[Python-Dev] A "record" type (was Re: Py2.6 ideas)

Steven Bethard steven.bethard at gmail.com
Wed Feb 21 19:40:05 CET 2007


On 2/20/07, Steven Bethard <steven.bethard at gmail.com> wrote:
> Declare a simple class for your type and you're ready to go::
>
>     >>> class Point(Record):
>     ...     __slots__ = 'x', 'y'
>     ...
>     >>> Point(3, 4)
>     Point(x=3, y=4)

Here's a brief comparison between Raymond's NamedTuple factory
(http://aspn.activestate.com/ASPN/Cookbook/Python/Recipe/500261) and
my Record class
(http://aspn.activestate.com/ASPN/Cookbook/Python/Recipe/502237).
Given a ``records`` module containing the recipes and the following
code::

    class RecordPoint(Record):
        __slots__ = 'x', 'y'

    NamedTuplePoint = NamedTuple('NamedTuplePoint x y')

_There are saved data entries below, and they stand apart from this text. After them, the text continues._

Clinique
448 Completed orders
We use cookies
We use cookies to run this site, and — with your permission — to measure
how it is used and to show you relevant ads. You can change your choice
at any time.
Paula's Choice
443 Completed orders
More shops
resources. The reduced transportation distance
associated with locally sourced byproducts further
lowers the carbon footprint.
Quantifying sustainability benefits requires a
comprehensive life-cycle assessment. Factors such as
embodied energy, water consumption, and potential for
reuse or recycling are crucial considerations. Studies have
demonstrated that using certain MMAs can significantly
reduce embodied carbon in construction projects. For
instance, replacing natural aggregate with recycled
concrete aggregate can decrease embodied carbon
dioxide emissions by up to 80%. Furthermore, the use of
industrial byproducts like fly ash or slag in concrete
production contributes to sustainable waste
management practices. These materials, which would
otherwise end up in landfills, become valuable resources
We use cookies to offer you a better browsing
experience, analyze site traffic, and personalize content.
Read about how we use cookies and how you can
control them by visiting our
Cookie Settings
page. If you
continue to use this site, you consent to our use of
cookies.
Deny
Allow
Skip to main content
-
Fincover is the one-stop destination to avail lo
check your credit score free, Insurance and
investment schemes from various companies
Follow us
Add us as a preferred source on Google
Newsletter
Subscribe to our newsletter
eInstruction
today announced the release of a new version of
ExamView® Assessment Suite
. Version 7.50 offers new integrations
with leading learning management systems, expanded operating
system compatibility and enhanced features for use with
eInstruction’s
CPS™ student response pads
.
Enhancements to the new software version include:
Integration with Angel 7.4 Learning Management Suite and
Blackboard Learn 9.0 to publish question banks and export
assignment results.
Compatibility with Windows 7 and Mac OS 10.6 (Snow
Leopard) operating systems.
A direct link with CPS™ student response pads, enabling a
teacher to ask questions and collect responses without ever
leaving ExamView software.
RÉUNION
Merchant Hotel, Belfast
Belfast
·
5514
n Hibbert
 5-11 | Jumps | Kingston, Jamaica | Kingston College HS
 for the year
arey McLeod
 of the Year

I got the following times from timeit::

$ python -m timeit -s "import records; Point = records.RecordPoint"
"Point(1, 2)"
1000000 loops, best of 3: 0.856 usec per loop
$ python -m timeit -s "import records; Point =
records.NamedTuplePoint" "Point(1, 2)"
1000000 loops, best of 3: 1.59 usec per loop

$ python -m timeit -s "import records; point = records.RecordPoint(1,
2)" "point.x; point.y"
10000000 loops, best of 3: 0.209 usec per loop
$ python -m timeit -s "import records; point =
records.NamedTuplePoint(1, 2)" "point.x; point.y"
1000000 loops, best of 3: 0.551 usec per loop

$ python -m timeit -s "import records; point = records.RecordPoint(1,
2)" "x, y = point"
1000000 loops, best of 3: 1.47 usec per loop
$ python -m timeit -s "import records; point =
records.NamedTuplePoint(1, 2)" "x, y = point"
10000000 loops, best of 3: 0.155 usec per loop

In short, for object construction and attribute access, the Record
class is faster (because __init__ is a simple list of assignments and
attribute access is through C-level slots).  For unpacking and
iteration, the NamedTuple factory is faster (because it's using the
C-level tuple iteration instead of a Python-level generator).

STeVe
-- 
I'm not *in*-sane. Indeed, I am so far *out* of sane that you appear a
tiny blip on the distant coast of sanity.